Si cet Etat pourrait quitter l’UE, un autre, la Turquie, pourrait y rentrer : du moins Martin Schulz y est-il favorable. « l’Union européenne n’est pas un club chrétien », et pendant ses deux premiers mandats, le Premier Ministre AKP Erdogan a accompli de « grandes réformes » rapprochant son pays des valeurs de l’Ouest. Il a toutefois déploré que l’éventualité de l’adhésion semble s’éloigner, notamment au vu du durcissement du régime turc depuis les débuts du troisième mandat d’Erdogan.
Et l’intégration européenne dans tout ça ? « Si le Royaume-Uni, la France, l’Allemagne ou Italie explosent, nous sommes tous perdus. Nous sommes tous dans cette réalité commune ». Cela doit nous pousser vers davantage d’intégration, pour Martin Schulz.
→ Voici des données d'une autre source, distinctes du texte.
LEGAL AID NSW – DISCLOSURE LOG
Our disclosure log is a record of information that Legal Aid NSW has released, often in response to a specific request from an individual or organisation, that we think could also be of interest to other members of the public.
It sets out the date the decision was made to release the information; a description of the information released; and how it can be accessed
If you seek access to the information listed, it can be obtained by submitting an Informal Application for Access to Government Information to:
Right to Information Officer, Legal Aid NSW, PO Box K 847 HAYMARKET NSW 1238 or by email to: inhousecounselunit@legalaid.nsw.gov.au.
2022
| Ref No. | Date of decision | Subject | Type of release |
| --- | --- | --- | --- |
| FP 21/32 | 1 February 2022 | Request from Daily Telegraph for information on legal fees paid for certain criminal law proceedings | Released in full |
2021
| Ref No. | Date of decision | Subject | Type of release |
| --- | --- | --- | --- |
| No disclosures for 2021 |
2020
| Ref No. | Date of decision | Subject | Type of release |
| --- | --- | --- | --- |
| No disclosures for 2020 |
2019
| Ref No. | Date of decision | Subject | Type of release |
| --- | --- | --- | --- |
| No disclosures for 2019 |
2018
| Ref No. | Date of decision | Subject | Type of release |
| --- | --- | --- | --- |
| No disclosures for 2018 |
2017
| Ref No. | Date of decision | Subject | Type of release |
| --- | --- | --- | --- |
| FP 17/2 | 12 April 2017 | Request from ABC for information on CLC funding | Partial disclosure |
Et « si le cadre n’est pas approprié, faut-il remplacer l’Europe par le nationalisme ? Non ! N’abandonnons pas l’idée, réformons le cadre ». Selon lui, il y a bien une alternative à la construction européenne, c’est la « renationalisation », ce qui ne serait guère efficace. Sur les négociations de l’accord de libre-échange UE-USA par exemple, la France ne serait clairement pas assez forte pour négocier d’égal à égal avec les Etats-Unis pour défendre l’exception culturelle.
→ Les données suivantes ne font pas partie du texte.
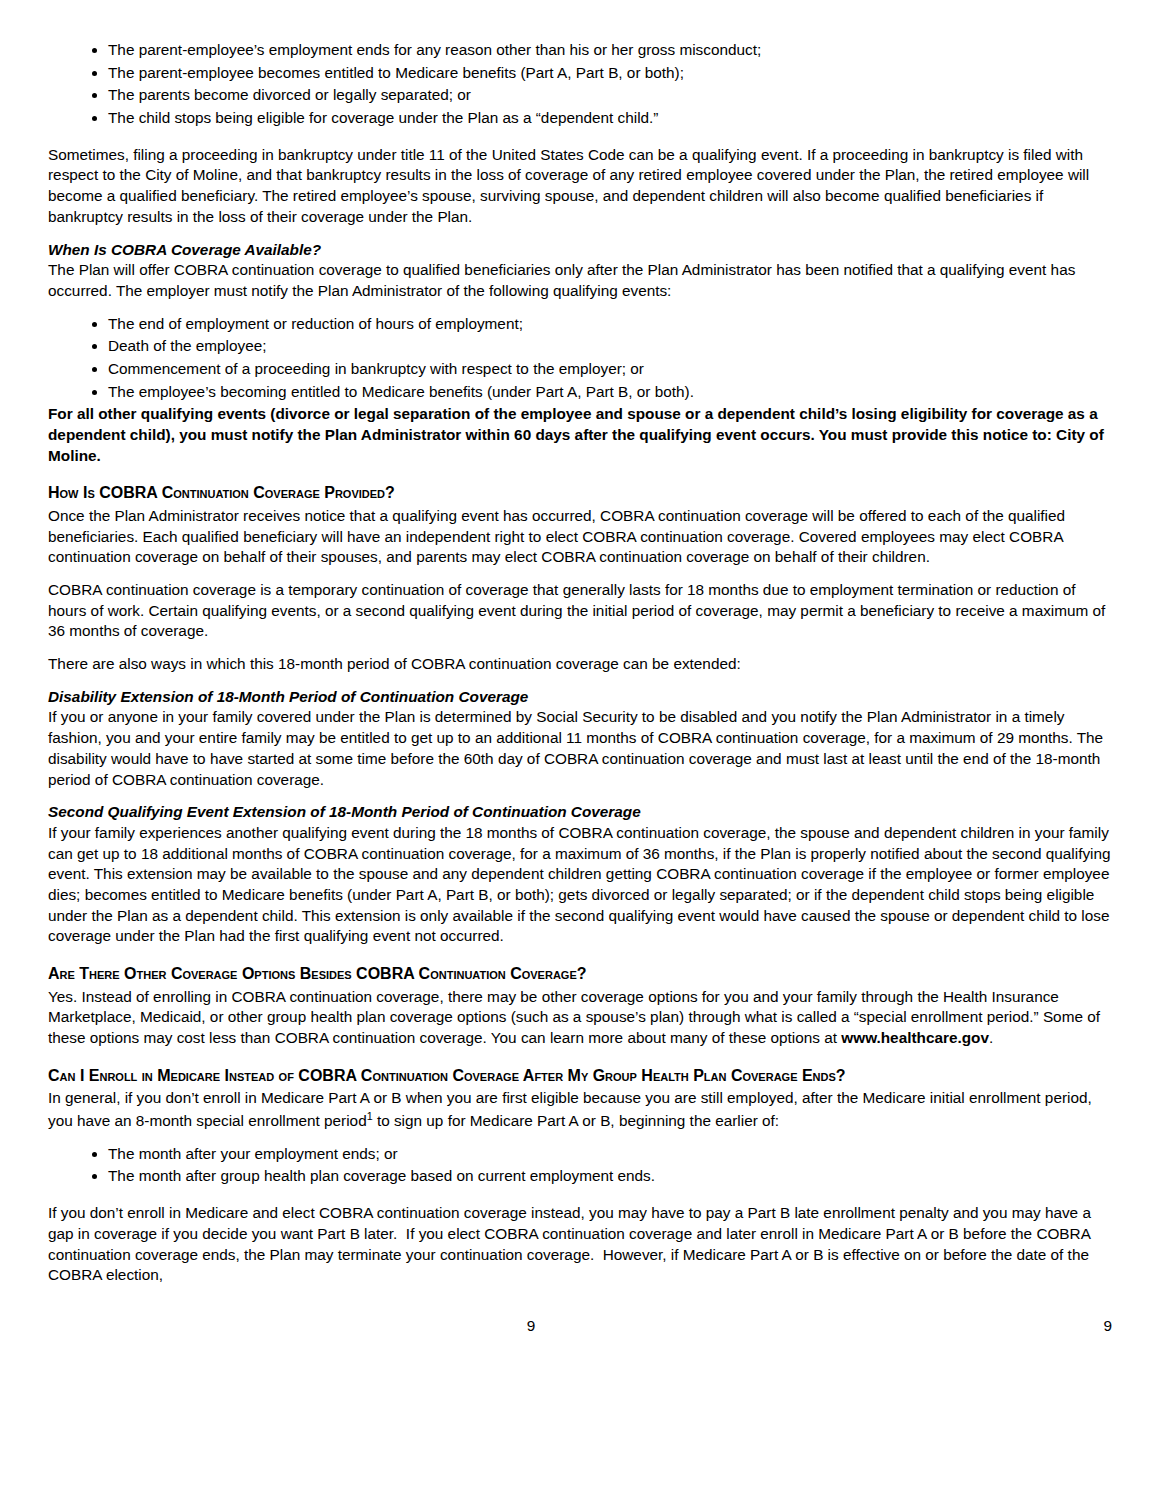The parent-employee’s employment ends for any reason other than his or her gross misconduct;
The parent-employee becomes entitled to Medicare benefits (Part A, Part B, or both);
The parents become divorced or legally separated; or
The child stops being eligible for coverage under the Plan as a “dependent child.”
Sometimes, filing a proceeding in bankruptcy under title 11 of the United States Code can be a qualifying event. If a proceeding in bankruptcy is filed with respect to the City of Moline, and that bankruptcy results in the loss of coverage of any retired employee covered under the Plan, the retired employee will become a qualified beneficiary. The retired employee’s spouse, surviving spouse, and dependent children will also become qualified beneficiaries if bankruptcy results in the loss of their coverage under the Plan.
When Is COBRA Coverage Available?
The Plan will offer COBRA continuation coverage to qualified beneficiaries only after the Plan Administrator has been notified that a qualifying event has occurred. The employer must notify the Plan Administrator of the following qualifying events:
The end of employment or reduction of hours of employment;
Death of the employee;
Commencement of a proceeding in bankruptcy with respect to the employer; or
The employee’s becoming entitled to Medicare benefits (under Part A, Part B, or both).
For all other qualifying events (divorce or legal separation of the employee and spouse or a dependent child’s losing eligibility for coverage as a dependent child), you must notify the Plan Administrator within 60 days after the qualifying event occurs. You must provide this notice to: City of Moline.
How Is COBRA Continuation Coverage Provided?
Once the Plan Administrator receives notice that a qualifying event has occurred, COBRA continuation coverage will be offered to each of the qualified beneficiaries. Each qualified beneficiary will have an independent right to elect COBRA continuation coverage. Covered employees may elect COBRA continuation coverage on behalf of their spouses, and parents may elect COBRA continuation coverage on behalf of their children.
COBRA continuation coverage is a temporary continuation of coverage that generally lasts for 18 months due to employment termination or reduction of hours of work. Certain qualifying events, or a second qualifying event during the initial period of coverage, may permit a beneficiary to receive a maximum of 36 months of coverage.
There are also ways in which this 18-month period of COBRA continuation coverage can be extended:
Disability Extension of 18-Month Period of Continuation Coverage
If you or anyone in your family covered under the Plan is determined by Social Security to be disabled and you notify the Plan Administrator in a timely fashion, you and your entire family may be entitled to get up to an additional 11 months of COBRA continuation coverage, for a maximum of 29 months. The disability would have to have started at some time before the 60th day of COBRA continuation coverage and must last at least until the end of the 18-month period of COBRA continuation coverage.
Second Qualifying Event Extension of 18-Month Period of Continuation Coverage
If your family experiences another qualifying event during the 18 months of COBRA continuation coverage, the spouse and dependent children in your family can get up to 18 additional months of COBRA continuation coverage, for a maximum of 36 months, if the Plan is properly notified about the second qualifying event. This extension may be available to the spouse and any dependent children getting COBRA continuation coverage if the employee or former employee dies; becomes entitled to Medicare benefits (under Part A, Part B, or both); gets divorced or legally separated; or if the dependent child stops being eligible under the Plan as a dependent child. This extension is only available if the second qualifying event would have caused the spouse or dependent child to lose coverage under the Plan had the first qualifying event not occurred.
Are There Other Coverage Options Besides COBRA Continuation Coverage?
Yes. Instead of enrolling in COBRA continuation coverage, there may be other coverage options for you and your family through the Health Insurance Marketplace, Medicaid, or other group health plan coverage options (such as a spouse’s plan) through what is called a “special enrollment period.” Some of these options may cost less than COBRA continuation coverage. You can learn more about many of these options at www.healthcare.gov.
Can I Enroll in Medicare Instead of COBRA Continuation Coverage After My Group Health Plan Coverage Ends?
In general, if you don’t enroll in Medicare Part A or B when you are first eligible because you are still employed, after the Medicare initial enrollment period, you have an 8-month special enrollment period1 to sign up for Medicare Part A or B, beginning the earlier of:
The month after your employment ends; or
The month after group health plan coverage based on current employment ends.
If you don’t enroll in Medicare and elect COBRA continuation coverage instead, you may have to pay a Part B late enrollment penalty and you may have a gap in coverage if you decide you want Part B later. If you elect COBRA continuation coverage and later enroll in Medicare Part A or B before the COBRA continuation coverage ends, the Plan may terminate your continuation coverage. However, if Medicare Part A or B is effective on or before the date of the COBRA election,
9 9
En guise de conclusion, Martin Schulz a appelé les élèves à être les acteurs de la construction européenne pour le XXIe siècle, car les justifications de la construction européenne au début des années 50 ont perdu de leur acuité, ce que ne cessent de clamer les Jeunes Européens : l’Europe c’est l’avenir, un espace d’opportunités, d’échanges et d’enrichissements mutuels et plus seulement la paix, certes inestimable, entre les nations. C’est ce discours là, positif et plein d’espoir, qu’il nous faut imposer pendant la campagne des élections européennes pour gagner l’adhésion et la participation des citoyens européens !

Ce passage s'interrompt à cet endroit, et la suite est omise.